Augmented reality glasses forthcoming from Vuzix, Google’s primary competitor in this space
Augmented reality, or the superimposition of the virtual world on top of the real, is one of those almost-here technologies that has been bouncing around so long it takes a company like Google to remind us of its enormous potential.
For those just tuning in, Google just pulled back the curtain on their “Project Glass” effort to roll out an AR display affordable and simple enough for the consumer market.
But why is Google diving into this technology at this precise moment in time? The answer is simple: The technology to realize first-order augmented reality is mature, or nearly so. Let’s list the barriers to getting this tech to market that are about to be crushed.
1. Bright, lightweight displays small enough to fit into a pair of glasses.
A display sized to fit within a typical eyeglass lens can’t be wider than about an inch. What’s a reasonable resolution at that distance from your eye? Try holding a non-retina iPhone up to one of your eyes about as close as you can before it goes out of focus – that’s 480 pixels wide, and the results are a little blocky. A ‘retina’ display will yield better results, and that’s 960 pixels wide.
Vuzix, one of the only companies of any size attempting to make AR glasses for consumers, has a display 720 pixels wide that is viewable through a monocle, and is intended for defense and industrial customers. (It’s also priced accordingly, from $2,500 to $5,000 per unit.)
That means Vuzix managed to create a display with a higher resolution than the iPad 3, bright enough to be seen in daylight but transparent when switched off. Compare that to efforts by the company just two years ago to sell a significantly worse pair of AR glasses to get an idea of just how far this technology has come in a very short time.
Vuzix says it will have a consumer version of its high end display in a consumer model for $600 or less by 2013.
2. A battery of sensors intended for smartphones that are accurate enough to tell the exact location and orientation of your head.
If you thought the display problem in AR was hard, just wait until you get a load of the registration problem. Unless your AR headset knows the exact location of your head in space – to within inches – and its orientation – to within a degree or so – the things popping up in your field of view won’t make any sense, because they won’t actually be on top of or even next to the objects you’re looking at.
Traditionally, this problem is solved with super accurate location systems that only work indoors. But a Google Glasses setup is going to require that the registration problem be solved in the real world, indoors and out.
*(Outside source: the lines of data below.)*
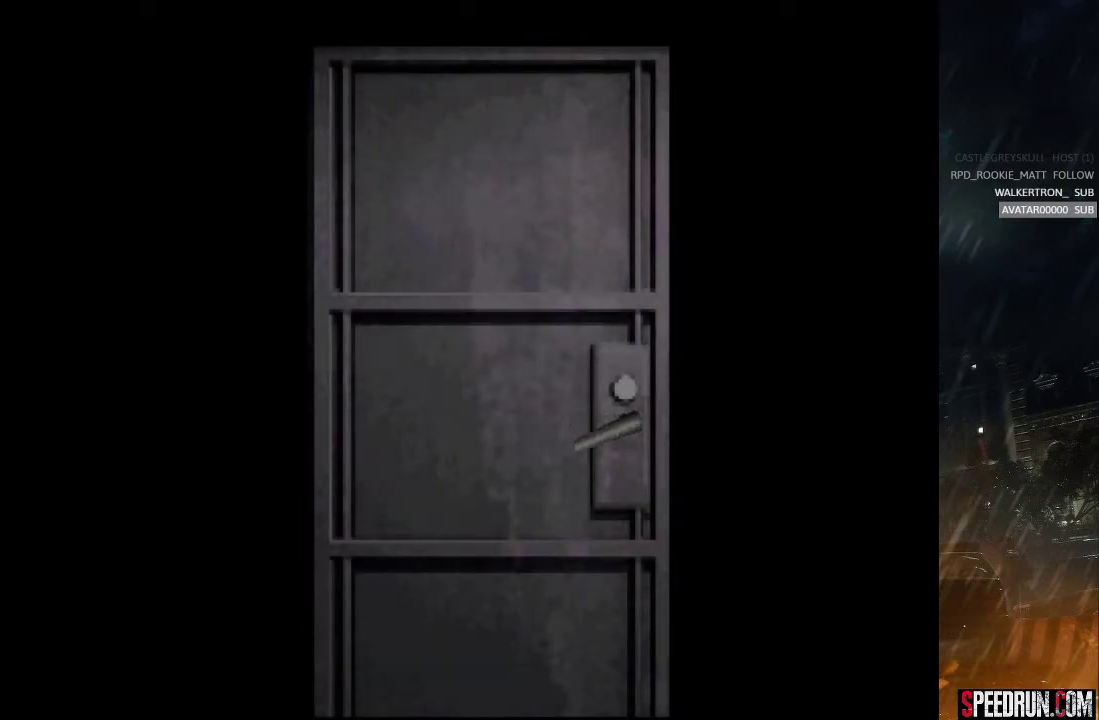
{"buttons": ["SQUARE", "DPAD_UP"], "right_stick": "center", "events": []}
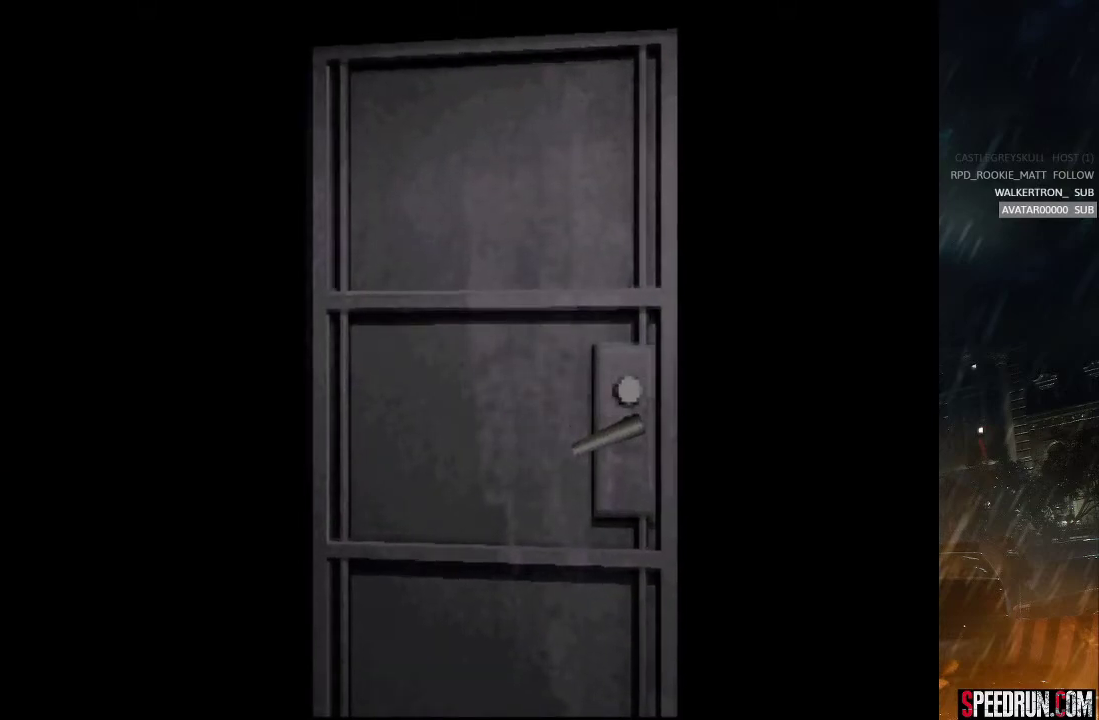
{"buttons": ["SQUARE", "DPAD_UP"], "right_stick": "center", "events": []}
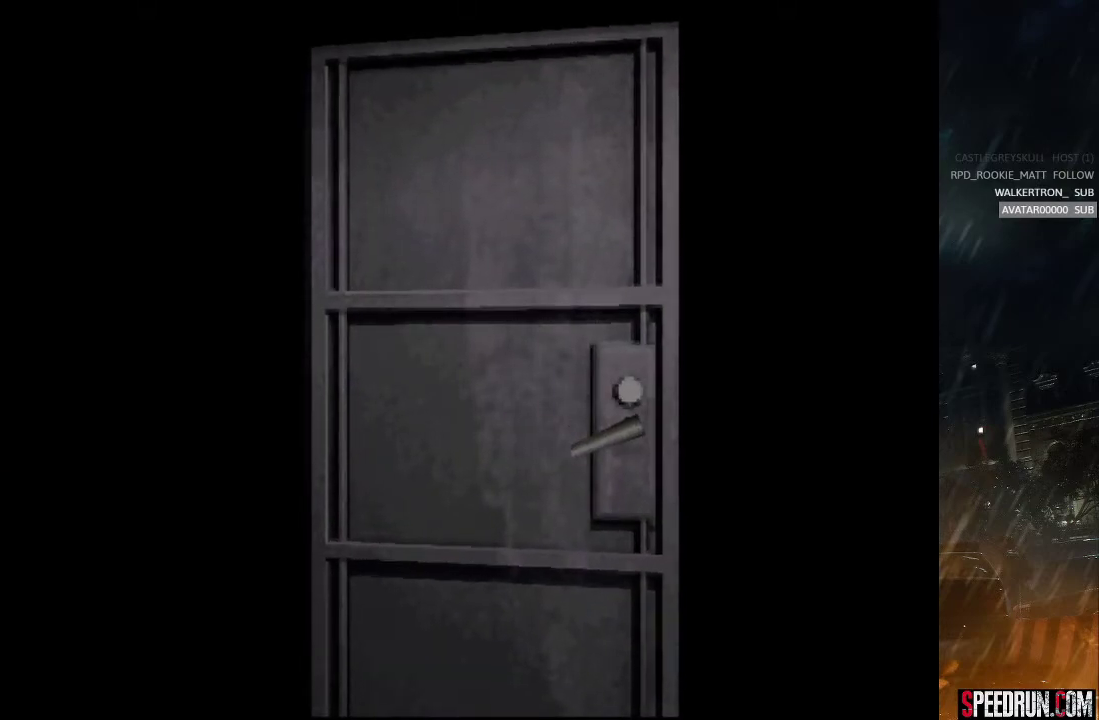
{"buttons": ["SQUARE", "DPAD_UP"], "right_stick": "center", "events": []}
Luckily, a bevy of sensors already present in your phone can be repurposed for this trick. First up, location. Thanks to vendors like Skyhook and Broadcom, a combination of GPS, cell phone tower and WiFi hotspot data can position you fairly accurately, and fast.
Next, there’s the orientation issue. Phones have compasses for absolute positioning, but also MEMS-based gyros to determine roll, pitch and yaw. Some Android phones even have a barometric presure sensor in order to determine your altitude.
3. Geographic information at a resolution high enough to make AR worthwhile.
There’s no point in rolling out an AR display if there’s nothing worth displaying. But the whole story of the location space over the past few years has been companies working behind the scenes to figure out things as mundane as the exact dimensions of countless businesses, so that when you try to check into the corner coffee shop in Foursquare, it doesn’t think you’re actually at the pizza parlor next door.
Google is even trying to map the interior of buildings, which is presumably how its AR system will perform the trick of showing you which section of a bookstore has the book you want, as pictured in its promotional video.
Meanwhile, projects like OpenStreetMap are allowing amateur cartographers to contribute to a “wikipedia of maps” that in many locations has the best resolution – both spatially and temporally – of any set of map tiles, ever.
A market so ripe that Google won’t be alone for long.
Vuzix, the much less well known competitor of Google in this space, has partnered with Nokia in its latest efforts to create AR glasses. The problems Google is tackling are so challenging that it’s unlikely that any one player in this space is going to come out of the gate with a totally satisfactory solution. That means that the next place that mobile device manufacturers will be competing based on features could well be glasses-type displays.
In fact, let’s make a bet: Apple is working on something like this already, and has been for some time. In 2010, Cupertino named wearable computing expert Richard DeVaul to the post of Senior Prototype Engineer.